0.1 g of each compound was placed in 1 mL of tetrahydrofuran and stirred for 1 minute. A completely dissolved compound was indicated by "◯", a slightly dissolved compound was indicated by "Δ", and a slightly dissolved compound was indicated by "x".

<Photoreceptor characteristics as ETM>
The photoconductor characteristics of the compounds obtained in Examples 1 to 8 whose dissolution was confirmed in the above solubility test were evaluated as follows.
0.1 g of α-type oxytitanyl phthalocyanine as CGM was placed in 100 mL of tetrahydrofuran together with 4.7 g of Z-type polycarbonate having a molecular weight of 40,000, and dispersed by an ultrasonic disperser for 24 hours.
There, 1.7 g each of the compounds obtained in Examples 1 to 8 as ETM and m-TPD (N, N'-diphenyl-N, N'-di (m) represented by the above formula (VI) as HTM. -Trill) benzidine) 3.5 g each was added and mixed and dissolved to obtain a coating liquid.

Each of the obtained coating liquids is applied to an aluminum drum-shaped conductive support with a single coating device manufactured by Mitsubishi Materials Techno Co., Ltd. so that the film thickness is 30 μm, and is positively charged. A layered electrophotographic photosensitive member was prepared.
In order to evaluate the sensitivity of the produced electrophotographic photosensitive member, a half exposure amount (μJ / cm ² ) was measured using an electrophotographic evaluation device "CINDIE743" manufactured by Gentec. The results are also shown in Table 3. The half-exposure amount is the amount of exposure required to halve the surface potential of the charged photosensitive layer (photoconductive layer) when the surface is exposed. The smaller the half-exposure amount, the more sensitive the photoconductor. Show that it is large.

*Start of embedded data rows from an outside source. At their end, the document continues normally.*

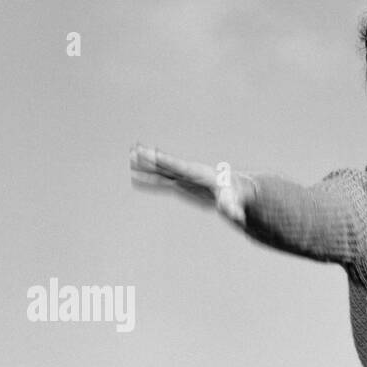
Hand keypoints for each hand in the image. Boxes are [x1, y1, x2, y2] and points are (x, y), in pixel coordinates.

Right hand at [128, 143, 253, 226]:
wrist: (236, 190)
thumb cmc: (235, 195)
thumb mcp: (233, 202)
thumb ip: (232, 208)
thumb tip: (236, 216)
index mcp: (197, 174)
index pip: (177, 166)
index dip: (164, 160)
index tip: (151, 153)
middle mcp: (188, 173)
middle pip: (166, 165)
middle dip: (150, 158)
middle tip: (133, 150)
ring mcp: (183, 178)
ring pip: (161, 171)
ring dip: (146, 165)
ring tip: (130, 156)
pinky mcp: (181, 184)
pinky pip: (162, 180)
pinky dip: (150, 178)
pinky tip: (137, 177)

^{The half-exposure amount is generally evaluated as having good sensitivity at 0.28 μJ / cm 2} or less and a photoconductor drum at about 0.35 μJ / cm ^{2 in} a positively charged single-layer photoconductor using α-type oxyttanyl phthalocyanine. Is inadequate and is considered defective.

The pyrazole derivative of the present invention is a compound having excellent solubility in organic solvents and compatibility with synthetic resins as well as electron transport ability, and has a uniform electron transport ability in ultrathin films. Not only is it extremely useful as an electron transport material (ETM) for electrophotographic photosensitive members, which can be formed well and is used in image forming devices such as electrostatic copiers, facsimiles, and laser beam printers, but also organic semiconductors. , Organic EL, conductive polymer and the like, can be suitably used in a wide range of fields.
Moreover, since raw material compounds can be synthesized and obtained at extremely low prices, their applications are extremely wide-ranging.

Claims (2)

An electron transporting material containing a pyrazole derivative represented by the formula (I).
In formula (I),
A and B represent the same or different alkyl group, cycloalkyl group, aryl group or aralkyl group.
Z represents any one of the following eight structural formulas (Z-1) to (Z-8).
An electronic material using the electronic transport material according to claim 1.